**RECORDS SHOWN**
= Beginning of Section =

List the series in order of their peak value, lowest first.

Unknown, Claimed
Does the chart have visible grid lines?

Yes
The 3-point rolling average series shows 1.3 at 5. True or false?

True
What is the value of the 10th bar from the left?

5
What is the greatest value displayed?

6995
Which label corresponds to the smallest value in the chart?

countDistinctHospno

= End of Section =
= Beginning of Section =

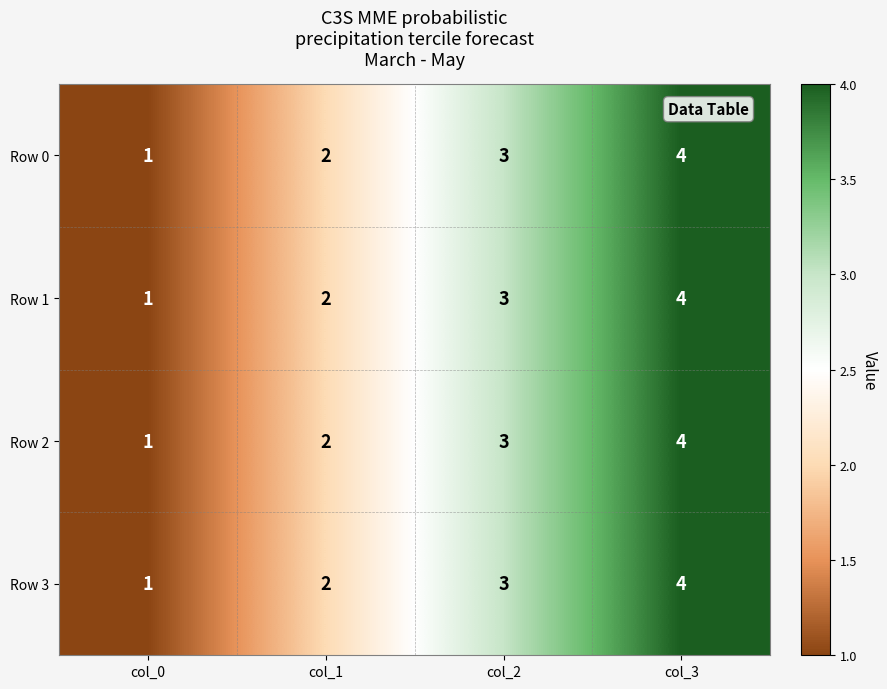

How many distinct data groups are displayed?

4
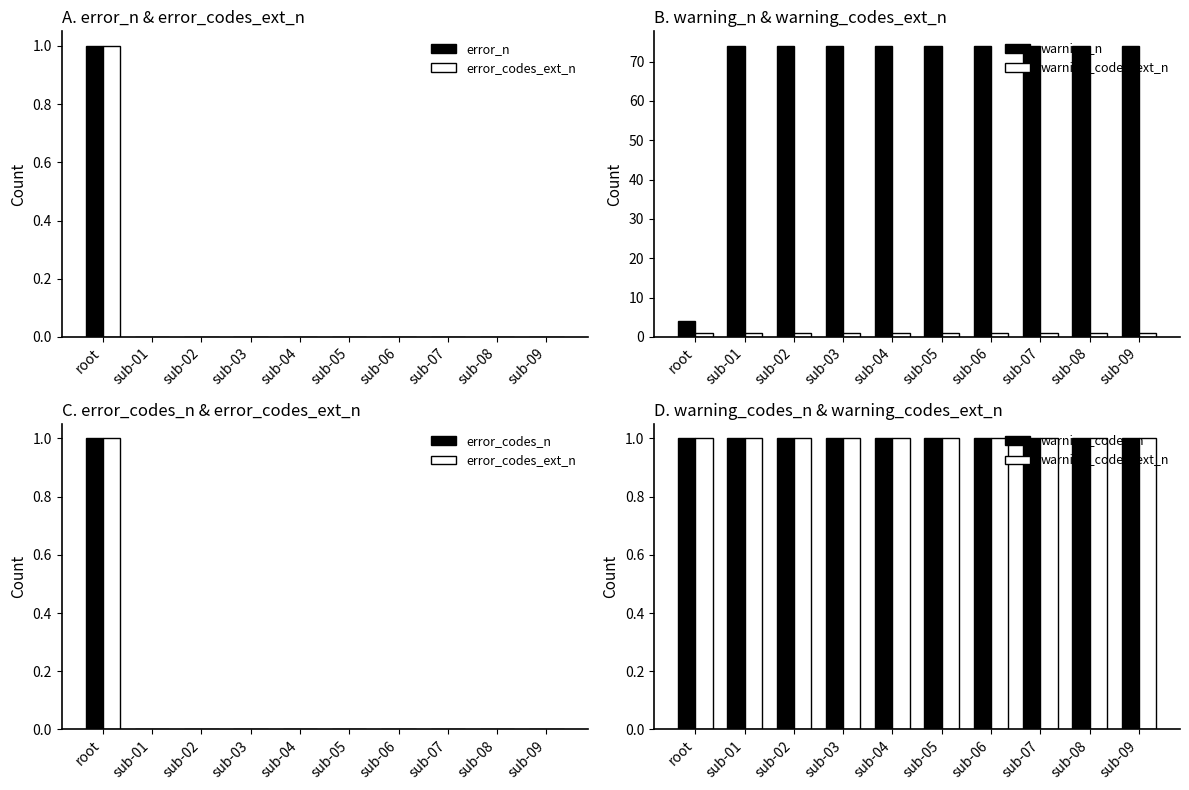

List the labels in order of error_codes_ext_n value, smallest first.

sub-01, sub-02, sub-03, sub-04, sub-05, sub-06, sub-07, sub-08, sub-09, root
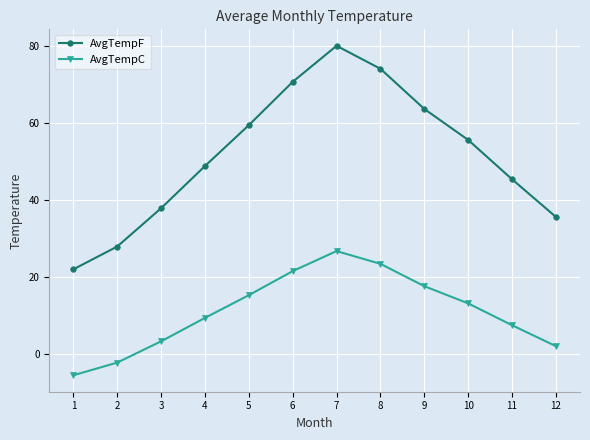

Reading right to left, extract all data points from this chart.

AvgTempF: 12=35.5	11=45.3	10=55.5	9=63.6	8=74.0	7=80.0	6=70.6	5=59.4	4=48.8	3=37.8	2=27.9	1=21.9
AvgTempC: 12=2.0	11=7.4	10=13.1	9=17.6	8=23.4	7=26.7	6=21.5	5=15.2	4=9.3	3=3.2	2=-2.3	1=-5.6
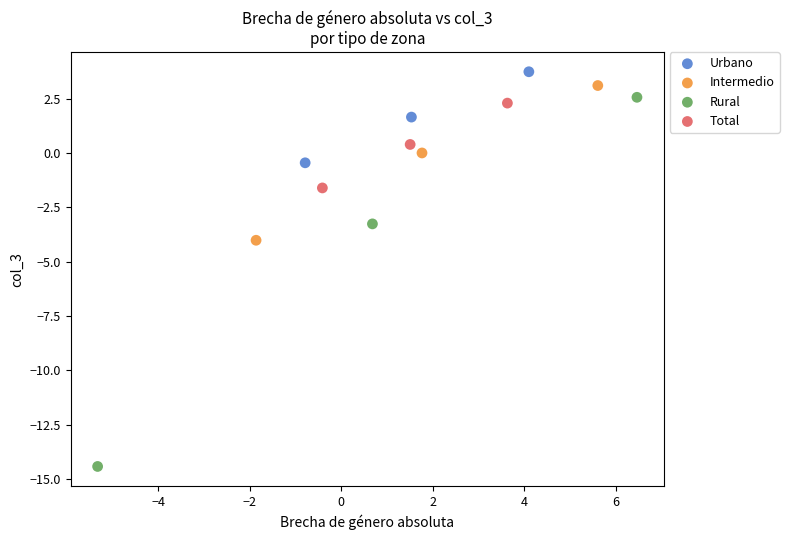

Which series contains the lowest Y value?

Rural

= End of Section =

**EXERCISE REQUIREMENTS**
Pull out every line of the items above that contains the string "left", copying each line in full. Case counts.

**SOLUTION**
What is the value of the 10th bar from the left?
Reading right to left, extract all data points from this chart.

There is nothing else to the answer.